Yes, You Choked; Yes, I’m Still Proud of You

This was the toughest loss I’ve ever had to swallow in baseball; or in sports.

For as long as I live, I’ll never forget this. I’ll never get over it. It will never be easier to accept. It will always sting. It now exists as a spot place-marked forever in my life; an irreversible eternity. Never again in my life will I allow myself to think “hey, we might really have a shot to win the whole damn thing”. Not after this. If this team couldn’t do it, I’ll never be sold again.

The Reds made the kind of history you do not want to make yesterday afternoon in Cincinnati in losing 6-4 to the San Francisco Giants.

Sometimes in loss we learn the most about ourselves.

I have never in my life seen a team scratch, claw, and fight with such life or death desperation as the Reds did after getting down 6-0 yesterday. The image that will forever stick with me yesterday was Ryan Hanigan immediately when Buster Posey connected with his grand slam home run. Don’t watch Latos. Don’t watch the crowd behind him. Don’t look at the hitter or the ball’s flight. Watch Hanigan.

I have never seen a catcher react that way to a ball in play in all my years watching the game. Hanigan turns in immediate pain, anguish, and disgust and swings his arm in angst. He knows when Posey connects that it was the kill shot. The Reds at that moment probably knew they were dead. But like a cowboy in an old Western whose gut-shot, they kept shooting until they drew their last breath.

For instance; when Jay Bruce got down 0-2 in the ninth inning, he decides that even in defeat; he’s going to make the Giants closer earn it.

What ensues after Bruce gets down 0-2 in the last frame of the game and the Reds down to their final two outs of the season, was one of the gutsiest things I’ve ever seen in watching sports my entire life.

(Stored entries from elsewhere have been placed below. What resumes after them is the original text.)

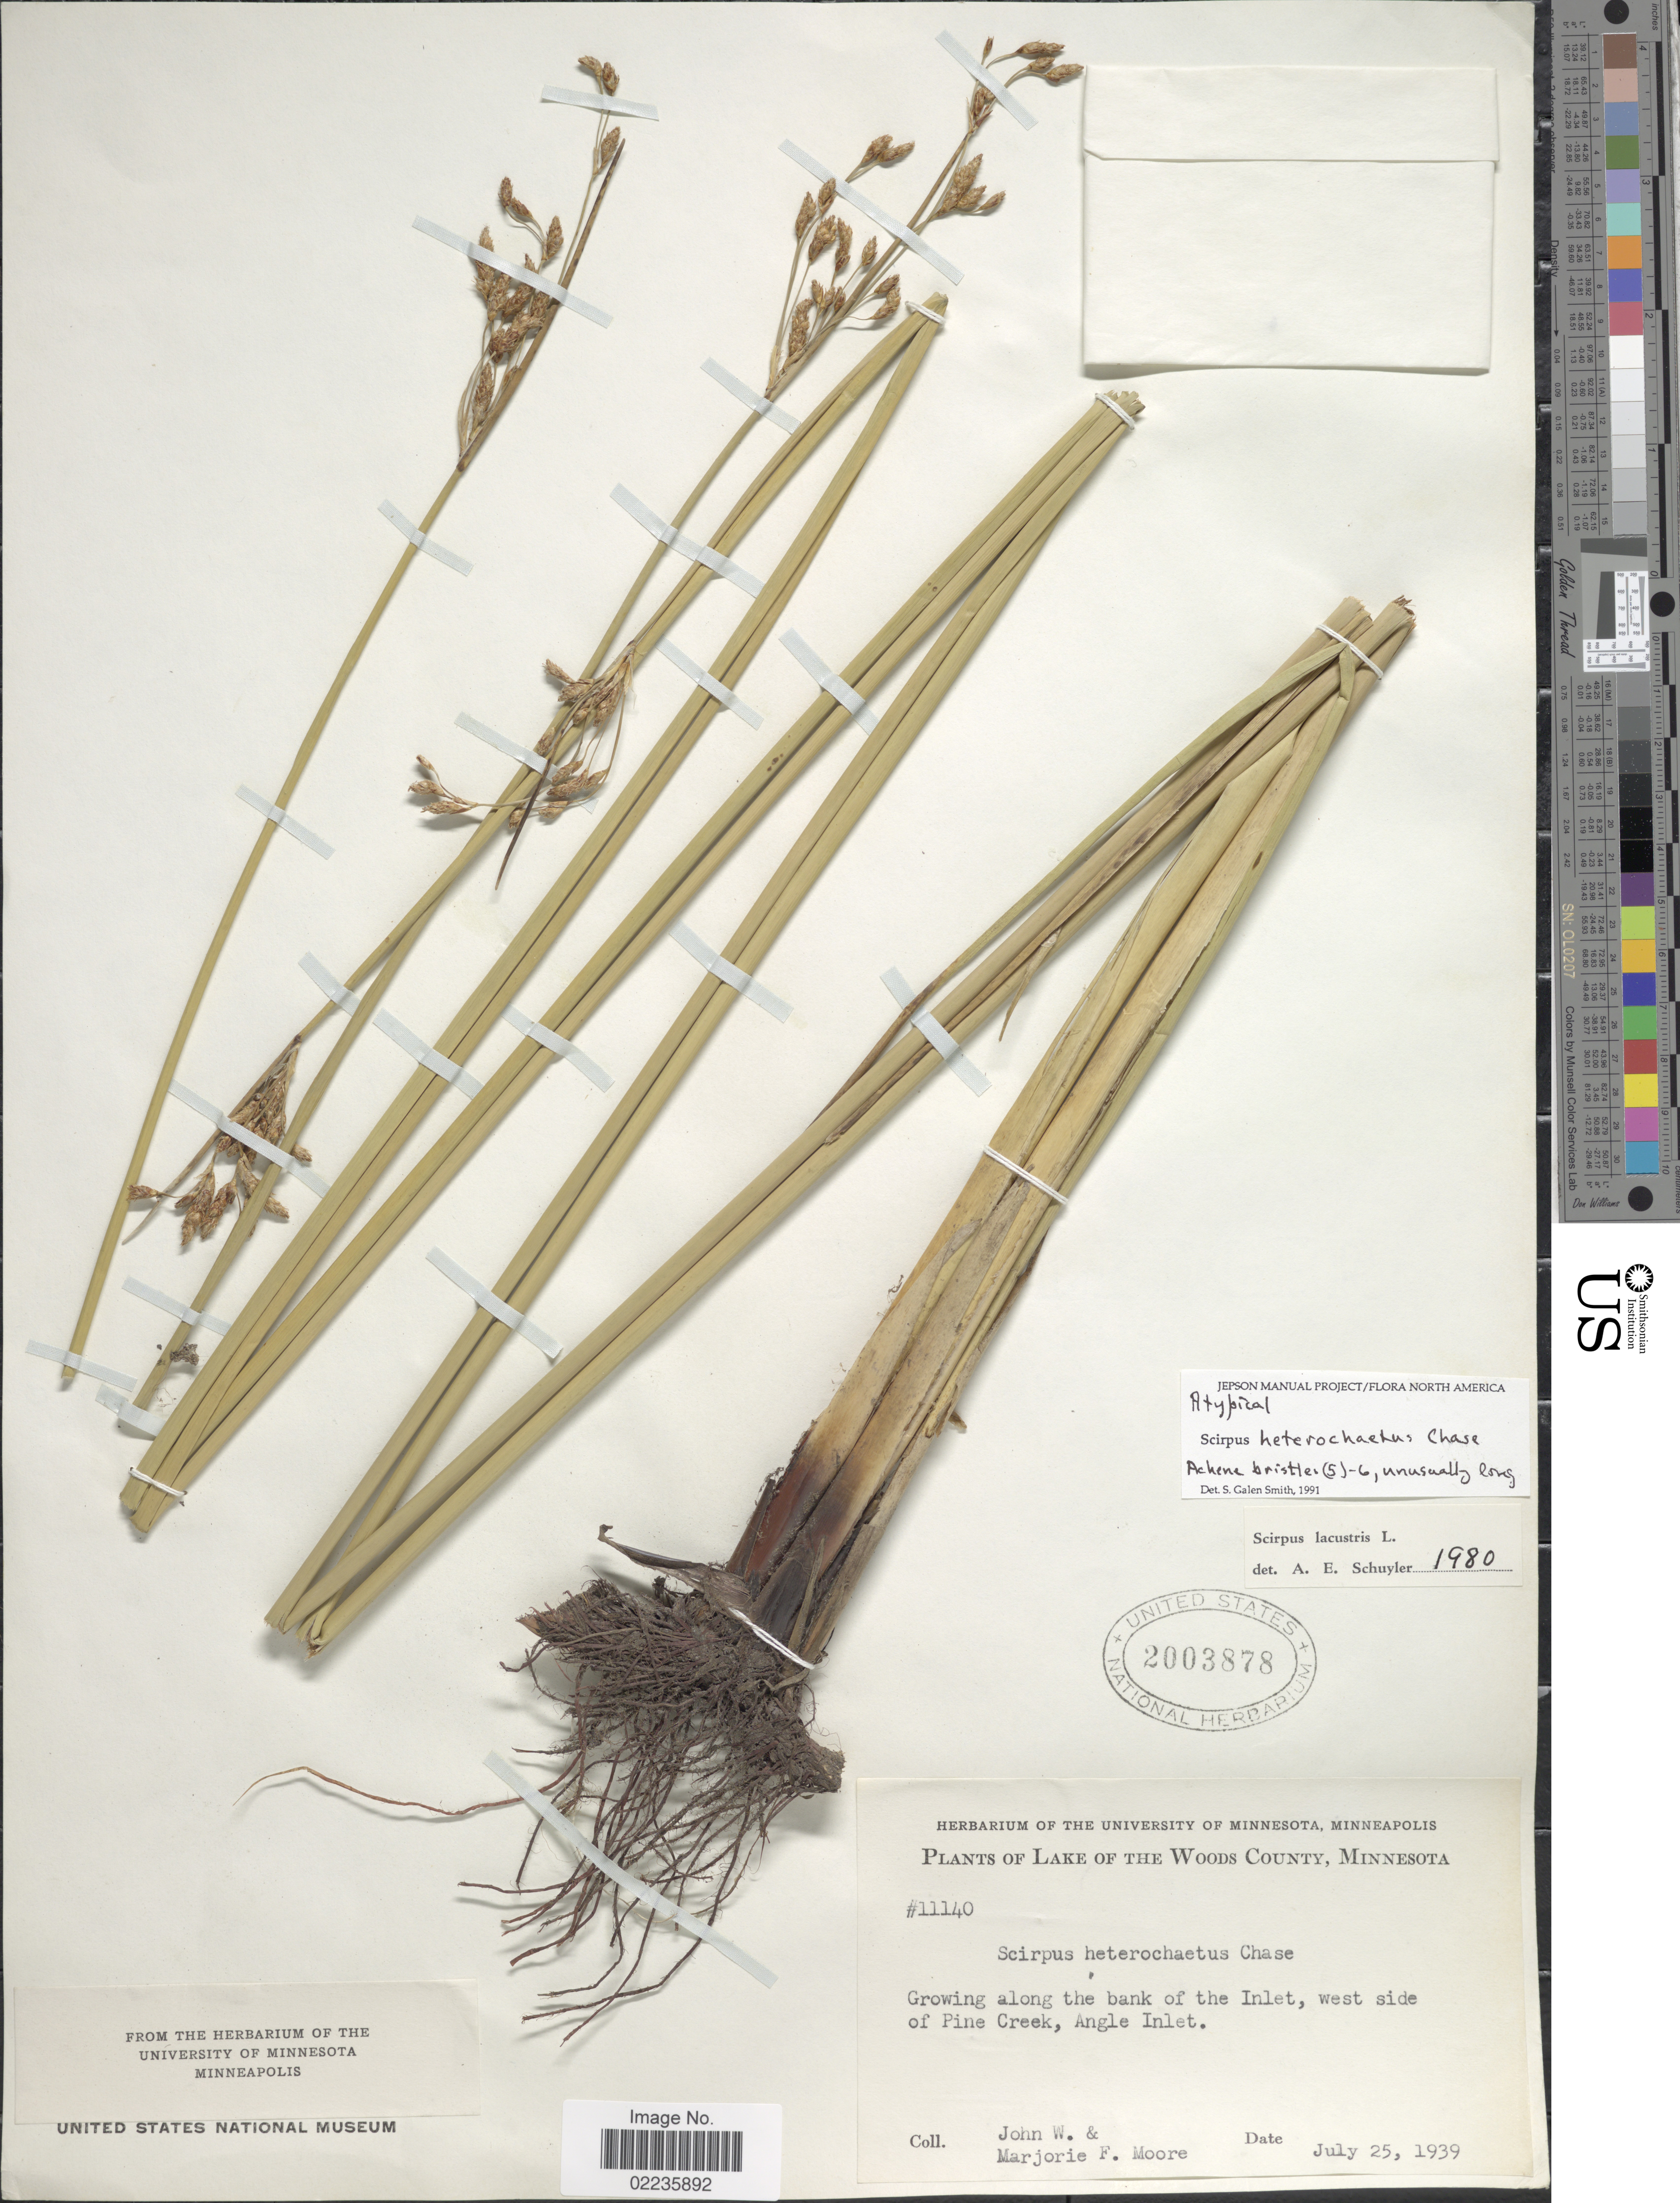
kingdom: Plantae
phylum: Tracheophyta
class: Liliopsida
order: Poales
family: Cyperaceae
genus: Schoenoplectus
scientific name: Schoenoplectus heterochaetus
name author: (Chase) Soják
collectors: J. Moore & M. F. Moore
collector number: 11140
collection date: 1939-07-25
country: United States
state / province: Minnesota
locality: Lake of the Woods County. Growing along the bank of the Inlet, west side of Pine Creek, Angle Inlet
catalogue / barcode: US 2003878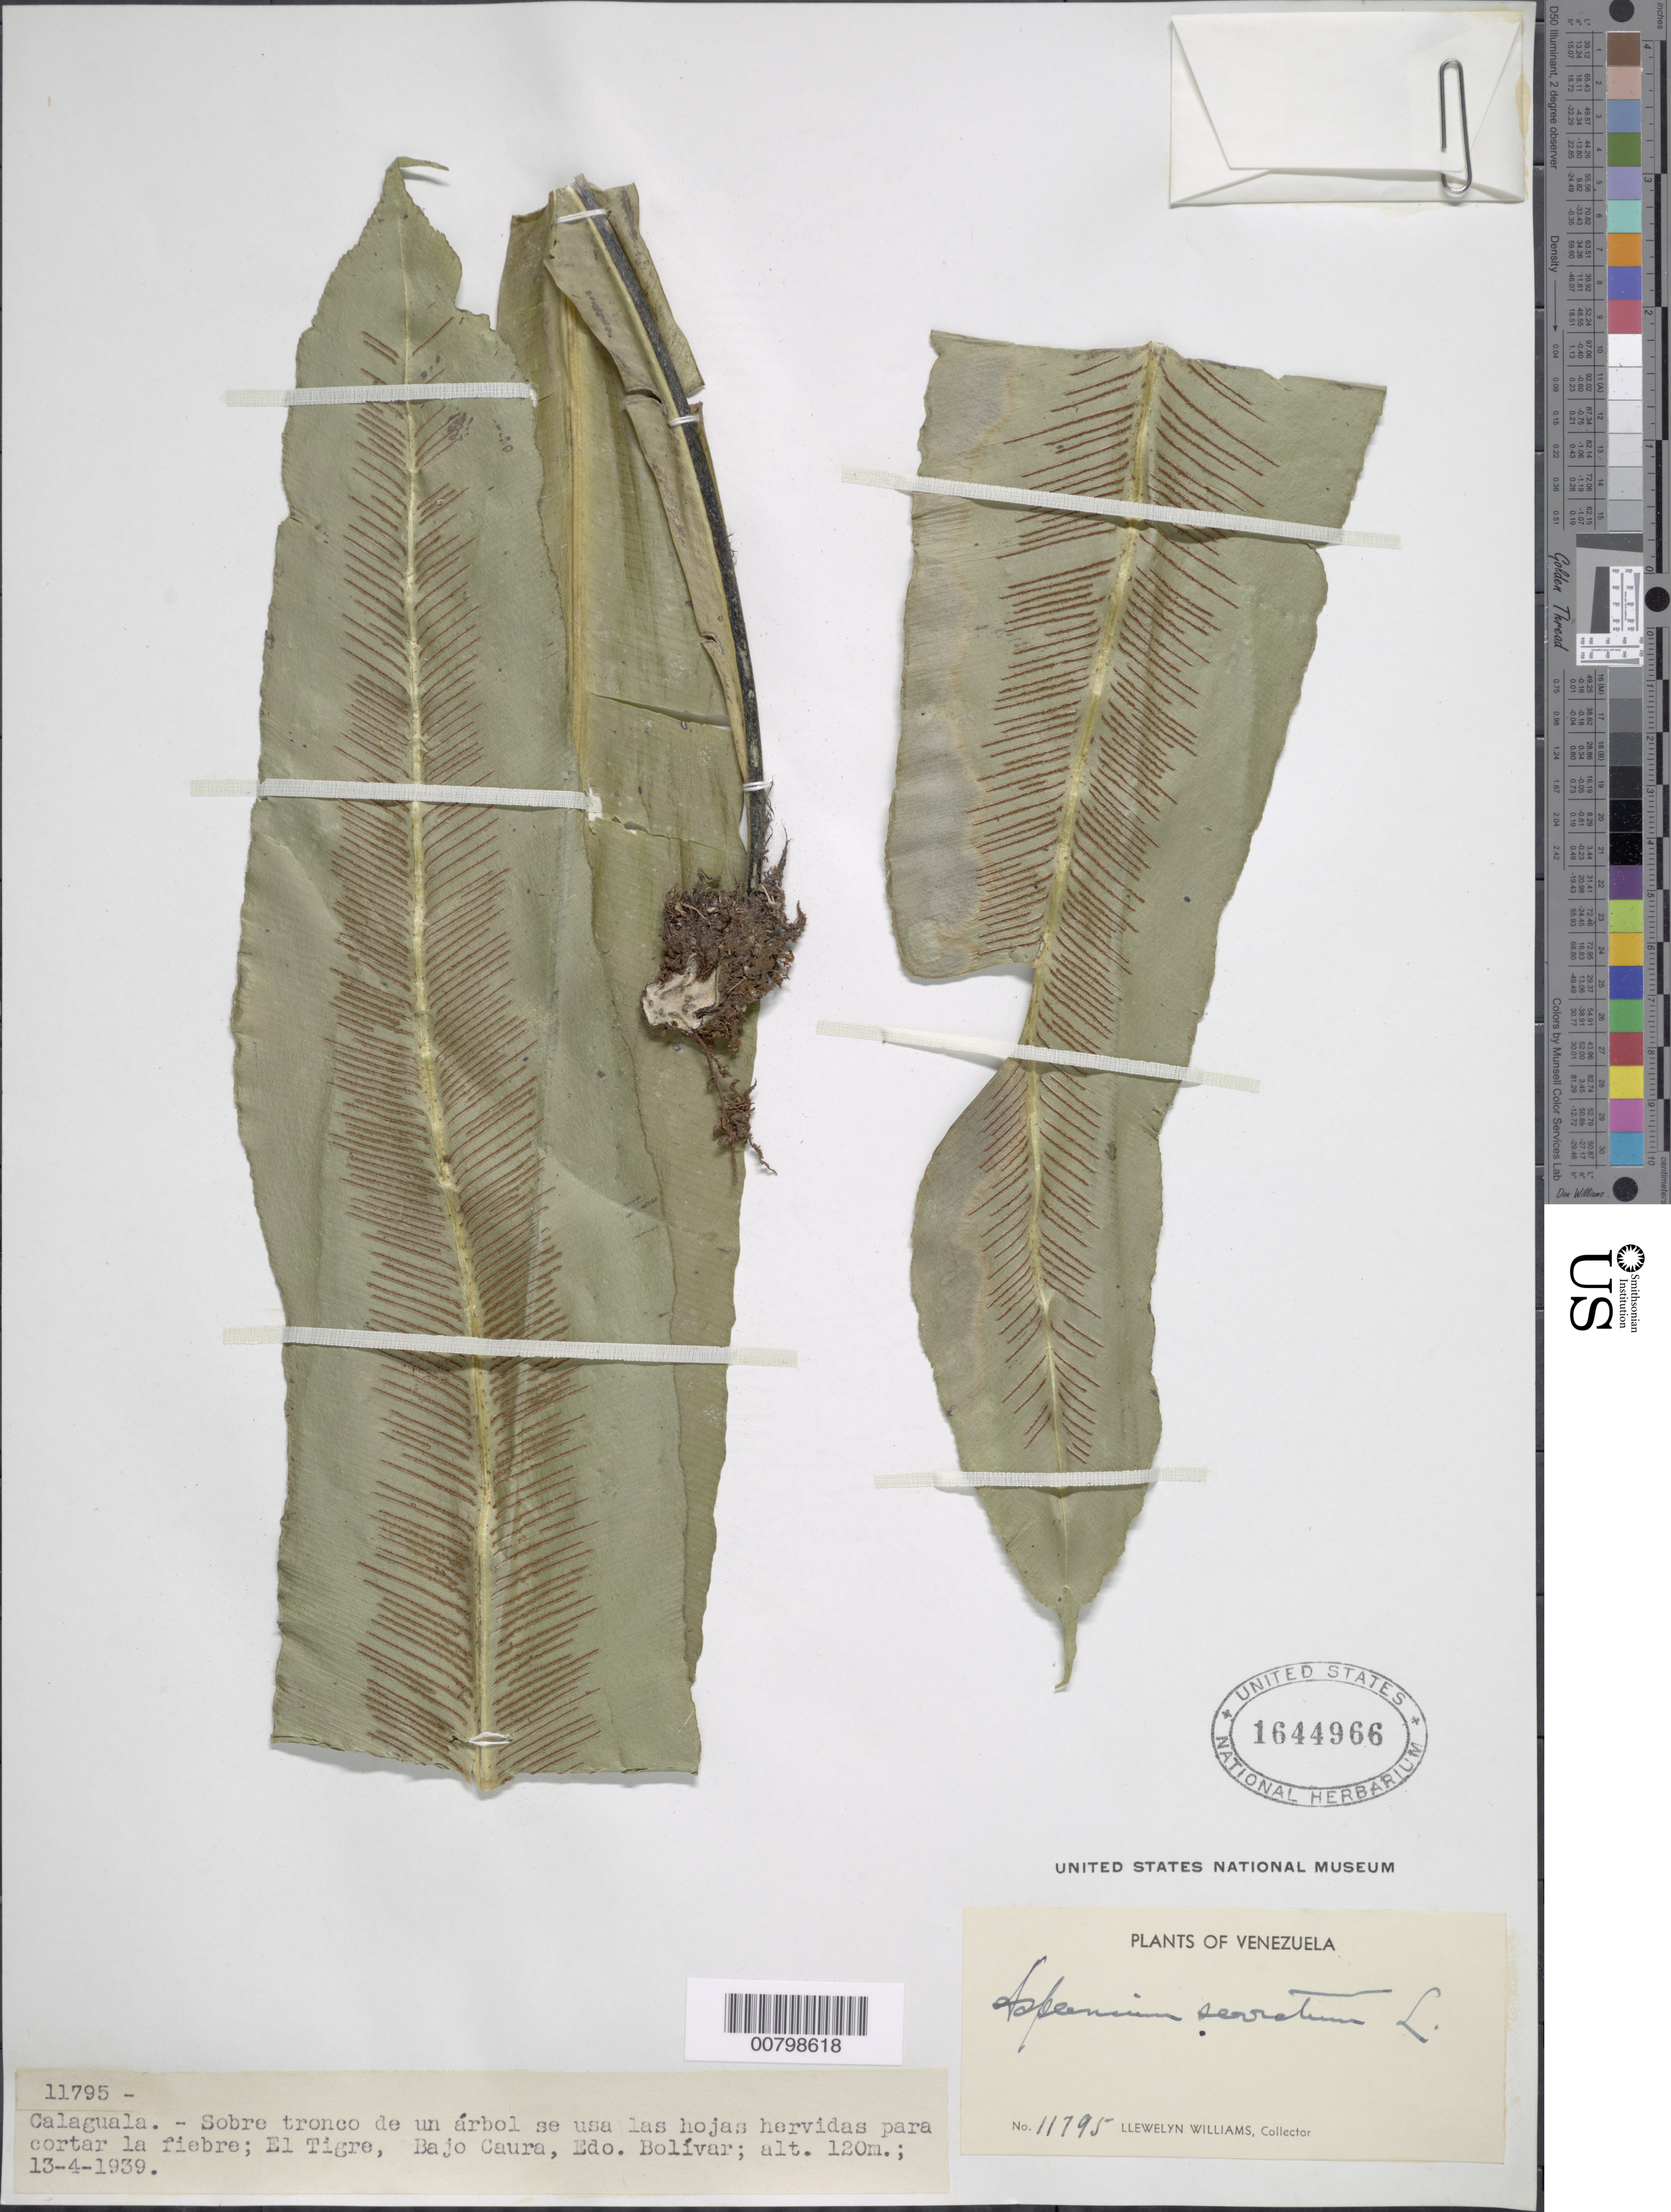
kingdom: Plantae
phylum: Tracheophyta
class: Polypodiopsida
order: Polypodiales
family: Aspleniaceae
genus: Asplenium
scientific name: Asplenium serratum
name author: L.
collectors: Ll. Williams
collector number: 11795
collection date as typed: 13-Apr-39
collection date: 1939-04-13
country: Venezuela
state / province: Bolívar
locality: El Tigre, Bajo Caura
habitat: Sobre tronco de arbole se usa las hojas hrvidas para cortar la fiebre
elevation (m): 120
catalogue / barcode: US 1644966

Bruce proceeds to battle Sergio Romo for 12 pitches in total as if he’s battling a damn lion or dragon. He stubbornly fouls off pitch after pitch, laying off many off-speed pitches that have long been to Bruce’s liking. As the at-bat wears onward, you realize Bruce is doing more than just trying to come up with a big swing that will result in a 3-run homer. He’s battling for himself, for his teammates, for all of us fans, and for what might have been his manager’s swansong. I don’t know what Bruce was thinking during the course of that at-bat where the Giants continually stayed away from his big time power to right field. I can only think he knew he owed it to everyone who hadn’t lost hope.

Bruce eventually flies out to right field, and the Reds came up short. But I had chills for much of that at-bat. It was a moment based on sheer will and determination. It was what baseball was all about. One man competing against another, knowing his probable fate but refusing to just roll over and die.

Forever etched in our memories is something different. I will never forget the hurt of this series collapse, but I’ll always know that the team I rooted the hardest for and held the closest to my heart fought like Hell for a different outcome, even when it would have been easiest to quit.

Like often the man who spends his days writing about them and living and dying with them, they just came up tragically short.